The basic problem of register allocation is that a compiler can assign more values than the CPU has registers. Thus, only some values can reside in registers and others must be stored to memory (spilled). Computing the best set of values to keep in registers is in general an impossible problem. To solve it I use the 'linear scan' allocation heuristic. This heuristic is as simple as can be - determine for each value allocated it's last use, and when it's time to spill a value, spill the one which will be live furthest in the future. These slides also do a good job of explaining it.

Aside from being simple to implement, it's also effective. Values that will expire soon are likely to be used soon as well, so their register will free up soon enough. On the other hand, values that are bound to live a long time will likely be spilled before they expire anyway, so it costs less to spill them now. Another benefit is that this can be evaluated online, i.e. as the JIT tree is being processed, so that it doesn't require a separate step. (One abstraction it did require, though, was order-numbering the tiles, which are currently attached to the JIT tree. This makes the tiles in essence a linear list, and it is my plan to convert them to a linear array in memory as well. That would reduce the number of tree traversals by one as well).

I will not maintain the illusion here that a register allocator is a trivial component, even with a conceptually simple algorithm as just outlined.
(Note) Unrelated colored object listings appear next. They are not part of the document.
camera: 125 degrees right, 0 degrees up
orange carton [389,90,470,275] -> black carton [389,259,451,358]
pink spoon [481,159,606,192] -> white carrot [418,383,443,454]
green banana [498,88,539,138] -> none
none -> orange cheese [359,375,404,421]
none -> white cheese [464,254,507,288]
One of the tricky bits is ensuring that values defined in a conditional branch do not accidentally 'escape' out of their branches, since they will be unavailable if the branch was not taken. In the same vein after a call all 'volatile' registers are invalidated, so that also requires some special treatment.

After the register allocator was finished, all that remained was ironing out the bugs. And they were (and are) many. The most annoying of these were the DynASM machine code generation bug. The DynASM runtime is a tight state machine that uses a mix of data and instructions to generate machine code. The first bug was relatively simple - a missing REX byte marking caused by the preprocessor looking at only one of the two operands. The second bug was positively evil. See, x86 uses so called ModR/M bytes to specify the register and memory access mode used for an instruction. It's not important you know what it stands for, but what is important is that each byte - 8 bits - is divided into a mode of 2 bits and 2 register numbers of 3 bits each. (There are 8 legacy registers in x86, so that fits). Except when the register number is 4 (rsp or the stack pointer register). Then the whole meaning of the byte changes to a SIB byte, which is quite different entirely - it refers to two registers at once. The upshot is that this SIB byte now must be appended to the ModR/M byte and filled with correct data; and that this SIB byte is then interpreted as if it were a ModR/M byte anyway.. I've patched DynASM to do this, but it is really quite sensitive and brittle and I quite expect to have to fix this in the future in another way.

That brings me to today. Unfortunately for my JIT aspirations, my educational obligations have caught up with me again. In other words: my study has started and leaves me with much less time to work on the JIT. So for clarity, I have completed in the last few months the following:
  • The expression tree intermediate format and template preprocessor
    • Documentation on the use of these
  • The tiler and tiler table generator
  • A register allocator and assorted support structures in the new JIT
  • Dynamic register support for x64 DynASM 
  • Periodic reports on progress by means of this blog
Timo Paulssen has developed a C-source to expression tree format preprocessor, which should in the best case help quickly convert most of the old JIT compiler segments to the new, when this is more stable.

Here is what I intended (and indeed promised) I would do, and haven't finished yet:
  • A test suite - I haven't needed it during development as regular NQP compilation already involves plenty JIT compiler activity. The benefit of a real test suite is of course that specific segments can be tested (like numeric registers)
  • An representation-based extension API. I haven't gotten around to it because the JIT has not been stable enough so far. It will be based on the use of templates specialized to a certain in-memory representation.
  • Documentation on the use and development of architecture-specific tiles.
And there are things which I haven't outlined explicitly but which I still want to do:
  • Full floating point operation support (the simplest way is probably to use a wholy separate allocator for numeric registers).
  • Automatic within-template ordering to maintain consistent branch semantics (rather than relying on let ordering to build values shared between branches).
  • A framework for optimizing transformation. I think the key to this is probably a replacement table allowing different algorithms to insert replacements for given nodes.
  • As I said above, a truly linear representation of the selected tiles, in order to allow reordering for the purposes of instruction scheduling.
And there are many more. But as I said, I cannot continue with them as I have in the past few months. I will continue to work to stabilise the JIT and I hope to succeed in that before Christmas, only at a slower pace than before. I realise it is somewhat disappointing not to be able to fully 'land' the new JIT yet, but I'm confident we'll get there in the end. See you next time!